++++ DOCUMENT EXTRACT

The world is not all good. It has a lot of misfortune and evil in it. And I am not all-good--or, as he put it, there are two gods, one good and one evil, contending with each other. I am not exactly contending against My evil side, but I am incomplete, and I am running up against My limitations and that sometimes leads to perverse consequences. 


There was a value to the way Zoroaster put it. In the world, good does contend against evil, and evil against good. The world, he understood, is a battleground. And I am a party to those battles, and I need people to help Me.


From India, I learned another side of Myself. Long before LaoTzu had written about the inner attitude to the Tao, the seers who wrote the Upanishads had made a major discovery. They had succeeded in contacting Me through their inner selves. They had discovered the Self behind the self, and they had discovered--and I discovered, when they connected with Me in this way--that the Self behind the self, which they called the Atman, is Me, which they called the Brahman. "The Atman is the Brahman."


This was a revolutionary step in the human understanding of the divine reality, and it was a critical evolutionary step in My self-understanding. I had always whispered in man's inner ear. I had put thoughts in his (or her) mind, so that sometimes there was no difference between what a person was thinking and what I was "thinking in his (or her) mind." And I knew that, in a sense, I am everything. But I am not everything in the same sense. I am Atman in a special sense. It is a very special point of identity between Me and a human being.


I think the following is still God speaking.

++++++++

**EXERCISE REQUIREMENTS:**
**a.** From the two paragraphs of the passage that begin "There was a value" and "From India," list every proper name. Leave out the capitalized pronouns and the word "Self."
**b.** For each statement, say yes or no according to the passage, and quote the words that decide it. (i) The passage reports a view that there are two gods, one good and one evil. (ii) The speaker says it is fighting against its own evil side. (iii) According to the passage, LaoTzu wrote about the Tao before the seers of the Upanishads made their discovery.

++++ SUPPLIED DATA

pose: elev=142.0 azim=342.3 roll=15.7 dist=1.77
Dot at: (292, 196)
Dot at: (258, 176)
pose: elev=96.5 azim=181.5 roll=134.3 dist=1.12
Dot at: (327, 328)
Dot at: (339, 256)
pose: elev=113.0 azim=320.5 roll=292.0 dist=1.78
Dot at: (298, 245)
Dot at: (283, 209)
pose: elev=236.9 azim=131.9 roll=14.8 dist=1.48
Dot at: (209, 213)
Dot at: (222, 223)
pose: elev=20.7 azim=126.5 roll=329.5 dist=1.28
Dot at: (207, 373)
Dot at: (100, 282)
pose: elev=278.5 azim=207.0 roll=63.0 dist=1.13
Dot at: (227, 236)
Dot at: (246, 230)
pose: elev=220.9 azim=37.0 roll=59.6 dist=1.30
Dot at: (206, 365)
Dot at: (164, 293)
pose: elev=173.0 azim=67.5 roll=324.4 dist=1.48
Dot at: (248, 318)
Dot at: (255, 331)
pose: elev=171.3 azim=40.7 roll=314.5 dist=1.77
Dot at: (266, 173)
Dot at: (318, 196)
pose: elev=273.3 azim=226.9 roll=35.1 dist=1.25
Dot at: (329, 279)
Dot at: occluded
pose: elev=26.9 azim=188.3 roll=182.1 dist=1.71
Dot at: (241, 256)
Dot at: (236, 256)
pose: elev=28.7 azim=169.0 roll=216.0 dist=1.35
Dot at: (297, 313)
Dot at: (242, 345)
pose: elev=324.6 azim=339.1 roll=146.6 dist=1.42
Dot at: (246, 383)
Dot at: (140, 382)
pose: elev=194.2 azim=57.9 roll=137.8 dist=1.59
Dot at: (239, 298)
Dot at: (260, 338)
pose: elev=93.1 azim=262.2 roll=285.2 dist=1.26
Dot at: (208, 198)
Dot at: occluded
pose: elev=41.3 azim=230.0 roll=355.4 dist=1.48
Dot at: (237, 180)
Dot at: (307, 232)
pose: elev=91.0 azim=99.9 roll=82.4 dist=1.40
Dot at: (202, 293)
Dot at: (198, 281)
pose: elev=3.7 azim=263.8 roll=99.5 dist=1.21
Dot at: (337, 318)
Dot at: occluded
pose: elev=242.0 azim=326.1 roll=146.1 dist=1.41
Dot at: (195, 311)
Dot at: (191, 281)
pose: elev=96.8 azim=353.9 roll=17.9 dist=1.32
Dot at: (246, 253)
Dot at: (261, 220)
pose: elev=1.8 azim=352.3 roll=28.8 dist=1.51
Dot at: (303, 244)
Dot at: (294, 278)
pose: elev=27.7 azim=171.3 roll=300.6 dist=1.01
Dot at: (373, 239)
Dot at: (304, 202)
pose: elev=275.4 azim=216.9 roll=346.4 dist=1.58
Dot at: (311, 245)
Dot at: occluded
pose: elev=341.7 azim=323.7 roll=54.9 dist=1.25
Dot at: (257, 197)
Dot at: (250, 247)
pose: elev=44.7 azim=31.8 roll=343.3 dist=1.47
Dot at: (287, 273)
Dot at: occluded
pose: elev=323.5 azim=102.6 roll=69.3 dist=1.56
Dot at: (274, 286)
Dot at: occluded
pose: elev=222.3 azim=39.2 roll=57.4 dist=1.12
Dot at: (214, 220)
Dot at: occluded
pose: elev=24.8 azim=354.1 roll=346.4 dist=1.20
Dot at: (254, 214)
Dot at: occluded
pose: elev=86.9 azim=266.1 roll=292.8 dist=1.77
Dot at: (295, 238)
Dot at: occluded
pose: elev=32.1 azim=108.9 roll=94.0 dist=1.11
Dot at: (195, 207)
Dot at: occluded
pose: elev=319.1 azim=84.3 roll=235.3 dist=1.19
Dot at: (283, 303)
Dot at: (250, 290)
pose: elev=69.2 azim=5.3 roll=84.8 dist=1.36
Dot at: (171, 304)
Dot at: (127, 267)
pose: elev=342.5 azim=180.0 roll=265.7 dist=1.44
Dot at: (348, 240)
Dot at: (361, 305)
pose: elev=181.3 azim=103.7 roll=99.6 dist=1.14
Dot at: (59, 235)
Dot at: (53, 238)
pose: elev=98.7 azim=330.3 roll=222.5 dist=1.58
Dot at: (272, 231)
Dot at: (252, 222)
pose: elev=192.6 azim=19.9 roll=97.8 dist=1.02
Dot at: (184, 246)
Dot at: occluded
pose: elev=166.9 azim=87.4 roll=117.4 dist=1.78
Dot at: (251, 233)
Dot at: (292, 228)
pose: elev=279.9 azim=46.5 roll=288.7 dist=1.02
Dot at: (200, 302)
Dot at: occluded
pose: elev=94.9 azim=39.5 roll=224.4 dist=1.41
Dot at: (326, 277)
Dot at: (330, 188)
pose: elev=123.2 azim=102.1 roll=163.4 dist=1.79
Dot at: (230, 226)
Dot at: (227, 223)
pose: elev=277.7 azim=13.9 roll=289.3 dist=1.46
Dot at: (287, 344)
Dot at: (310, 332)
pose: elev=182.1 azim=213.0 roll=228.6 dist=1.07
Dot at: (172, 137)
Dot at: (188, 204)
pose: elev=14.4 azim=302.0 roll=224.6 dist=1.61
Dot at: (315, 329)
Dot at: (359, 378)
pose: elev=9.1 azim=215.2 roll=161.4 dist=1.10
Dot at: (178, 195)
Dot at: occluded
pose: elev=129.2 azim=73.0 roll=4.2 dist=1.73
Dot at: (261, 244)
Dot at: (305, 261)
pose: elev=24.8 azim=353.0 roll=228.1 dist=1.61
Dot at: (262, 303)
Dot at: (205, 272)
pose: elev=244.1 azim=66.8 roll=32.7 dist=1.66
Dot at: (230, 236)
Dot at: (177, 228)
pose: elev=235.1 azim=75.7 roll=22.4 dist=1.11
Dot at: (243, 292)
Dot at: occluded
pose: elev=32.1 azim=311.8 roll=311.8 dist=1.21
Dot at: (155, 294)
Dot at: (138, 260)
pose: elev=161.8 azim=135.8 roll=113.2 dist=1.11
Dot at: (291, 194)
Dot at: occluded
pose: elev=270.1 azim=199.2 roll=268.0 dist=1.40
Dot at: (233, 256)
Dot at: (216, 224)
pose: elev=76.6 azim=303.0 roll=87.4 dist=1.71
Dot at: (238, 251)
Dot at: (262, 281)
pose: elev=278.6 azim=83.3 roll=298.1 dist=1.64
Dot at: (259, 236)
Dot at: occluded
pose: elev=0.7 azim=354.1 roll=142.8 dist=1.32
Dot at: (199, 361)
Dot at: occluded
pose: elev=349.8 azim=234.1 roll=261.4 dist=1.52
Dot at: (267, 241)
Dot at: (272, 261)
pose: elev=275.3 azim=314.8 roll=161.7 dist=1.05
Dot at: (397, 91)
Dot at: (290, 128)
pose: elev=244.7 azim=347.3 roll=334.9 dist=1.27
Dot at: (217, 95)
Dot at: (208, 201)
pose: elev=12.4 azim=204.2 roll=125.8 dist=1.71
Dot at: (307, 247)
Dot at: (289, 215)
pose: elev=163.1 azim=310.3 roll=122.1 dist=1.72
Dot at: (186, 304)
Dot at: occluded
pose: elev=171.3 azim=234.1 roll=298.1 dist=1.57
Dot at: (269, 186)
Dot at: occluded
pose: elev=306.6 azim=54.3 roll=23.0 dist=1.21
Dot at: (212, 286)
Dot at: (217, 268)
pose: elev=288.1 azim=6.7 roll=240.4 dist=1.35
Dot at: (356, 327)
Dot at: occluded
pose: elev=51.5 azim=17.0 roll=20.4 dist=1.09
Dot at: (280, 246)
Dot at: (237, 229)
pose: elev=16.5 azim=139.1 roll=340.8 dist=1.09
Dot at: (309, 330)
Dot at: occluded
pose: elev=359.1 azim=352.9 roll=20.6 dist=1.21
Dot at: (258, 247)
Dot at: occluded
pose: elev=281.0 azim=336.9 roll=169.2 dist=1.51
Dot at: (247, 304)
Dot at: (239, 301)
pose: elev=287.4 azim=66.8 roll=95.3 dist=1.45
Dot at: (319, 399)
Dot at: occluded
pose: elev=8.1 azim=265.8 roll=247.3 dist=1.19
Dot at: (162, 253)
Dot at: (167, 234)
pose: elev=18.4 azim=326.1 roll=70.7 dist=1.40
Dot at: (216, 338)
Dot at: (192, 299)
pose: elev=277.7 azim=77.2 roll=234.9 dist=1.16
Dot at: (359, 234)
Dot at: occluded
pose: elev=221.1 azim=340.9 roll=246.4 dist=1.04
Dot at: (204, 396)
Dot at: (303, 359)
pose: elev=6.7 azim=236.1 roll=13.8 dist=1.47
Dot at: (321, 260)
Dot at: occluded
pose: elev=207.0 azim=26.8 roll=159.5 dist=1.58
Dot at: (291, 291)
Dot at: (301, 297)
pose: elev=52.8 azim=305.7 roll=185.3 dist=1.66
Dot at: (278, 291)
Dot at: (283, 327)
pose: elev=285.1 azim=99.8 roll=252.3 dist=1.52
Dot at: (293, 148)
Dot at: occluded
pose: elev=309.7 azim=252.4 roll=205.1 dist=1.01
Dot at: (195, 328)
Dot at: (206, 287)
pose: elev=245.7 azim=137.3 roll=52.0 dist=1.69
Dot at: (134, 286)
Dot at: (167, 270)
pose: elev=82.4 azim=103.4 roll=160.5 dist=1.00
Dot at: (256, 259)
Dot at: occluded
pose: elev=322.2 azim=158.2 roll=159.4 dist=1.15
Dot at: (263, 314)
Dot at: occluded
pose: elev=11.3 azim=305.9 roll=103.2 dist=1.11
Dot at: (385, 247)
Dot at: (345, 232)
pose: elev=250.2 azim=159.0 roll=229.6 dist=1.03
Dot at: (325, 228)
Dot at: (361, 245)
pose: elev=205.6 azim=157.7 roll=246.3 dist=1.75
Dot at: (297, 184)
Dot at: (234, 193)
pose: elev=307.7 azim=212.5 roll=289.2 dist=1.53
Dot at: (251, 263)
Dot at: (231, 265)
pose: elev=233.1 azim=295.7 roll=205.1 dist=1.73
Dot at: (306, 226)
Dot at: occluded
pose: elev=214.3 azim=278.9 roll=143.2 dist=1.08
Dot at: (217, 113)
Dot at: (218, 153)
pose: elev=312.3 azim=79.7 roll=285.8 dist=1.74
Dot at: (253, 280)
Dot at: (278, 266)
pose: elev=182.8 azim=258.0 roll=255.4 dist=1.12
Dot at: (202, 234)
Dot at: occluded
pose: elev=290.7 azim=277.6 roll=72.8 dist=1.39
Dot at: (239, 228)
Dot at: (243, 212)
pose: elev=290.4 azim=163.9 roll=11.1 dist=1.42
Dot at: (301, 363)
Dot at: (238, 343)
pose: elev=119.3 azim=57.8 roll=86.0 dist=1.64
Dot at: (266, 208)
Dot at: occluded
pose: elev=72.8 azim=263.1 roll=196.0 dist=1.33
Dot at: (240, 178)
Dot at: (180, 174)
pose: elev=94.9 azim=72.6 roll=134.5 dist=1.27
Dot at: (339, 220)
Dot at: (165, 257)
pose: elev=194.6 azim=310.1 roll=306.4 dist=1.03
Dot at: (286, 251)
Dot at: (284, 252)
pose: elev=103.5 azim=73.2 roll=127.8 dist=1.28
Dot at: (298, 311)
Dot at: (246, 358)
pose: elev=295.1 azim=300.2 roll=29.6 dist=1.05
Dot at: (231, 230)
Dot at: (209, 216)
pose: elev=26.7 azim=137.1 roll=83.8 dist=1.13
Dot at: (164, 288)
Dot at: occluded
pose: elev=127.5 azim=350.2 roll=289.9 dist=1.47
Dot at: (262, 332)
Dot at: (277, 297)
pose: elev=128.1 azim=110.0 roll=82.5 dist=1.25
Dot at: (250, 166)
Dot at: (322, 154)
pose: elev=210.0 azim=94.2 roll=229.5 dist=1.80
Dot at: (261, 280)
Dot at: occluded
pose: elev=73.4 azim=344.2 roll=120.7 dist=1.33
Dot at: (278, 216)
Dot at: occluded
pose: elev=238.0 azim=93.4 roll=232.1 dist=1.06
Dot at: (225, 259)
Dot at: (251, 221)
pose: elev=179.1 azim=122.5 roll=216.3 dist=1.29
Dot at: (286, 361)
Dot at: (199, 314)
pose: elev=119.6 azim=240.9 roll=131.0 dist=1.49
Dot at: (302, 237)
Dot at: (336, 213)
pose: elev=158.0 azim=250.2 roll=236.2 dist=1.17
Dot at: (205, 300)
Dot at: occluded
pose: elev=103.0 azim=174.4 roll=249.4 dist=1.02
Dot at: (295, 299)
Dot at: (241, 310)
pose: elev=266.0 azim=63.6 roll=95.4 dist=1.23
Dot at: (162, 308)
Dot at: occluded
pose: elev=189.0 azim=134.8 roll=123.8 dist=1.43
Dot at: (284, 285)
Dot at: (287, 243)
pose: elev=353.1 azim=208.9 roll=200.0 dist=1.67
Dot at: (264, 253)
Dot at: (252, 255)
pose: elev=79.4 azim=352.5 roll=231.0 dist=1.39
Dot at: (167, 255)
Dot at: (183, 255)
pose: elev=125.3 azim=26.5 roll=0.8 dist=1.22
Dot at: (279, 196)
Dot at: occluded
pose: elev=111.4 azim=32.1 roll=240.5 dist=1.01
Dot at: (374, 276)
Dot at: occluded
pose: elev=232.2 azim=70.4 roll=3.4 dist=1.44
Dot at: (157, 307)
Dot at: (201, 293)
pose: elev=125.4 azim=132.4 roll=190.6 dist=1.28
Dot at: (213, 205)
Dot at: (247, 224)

++++++++

**SOLUTIONS BELOW:**
**a.** Zoroaster, India, LaoTzu, Tao, Upanishads, Atman, Brahman

**b.**
(i) Yes: "there are two gods, one good and one evil, contending with each other."
(ii) No: "I am not exactly contending against My evil side"
(iii) No: "Long before LaoTzu had written about the inner attitude to the Tao, the seers who wrote the Upanishads had made a major discovery."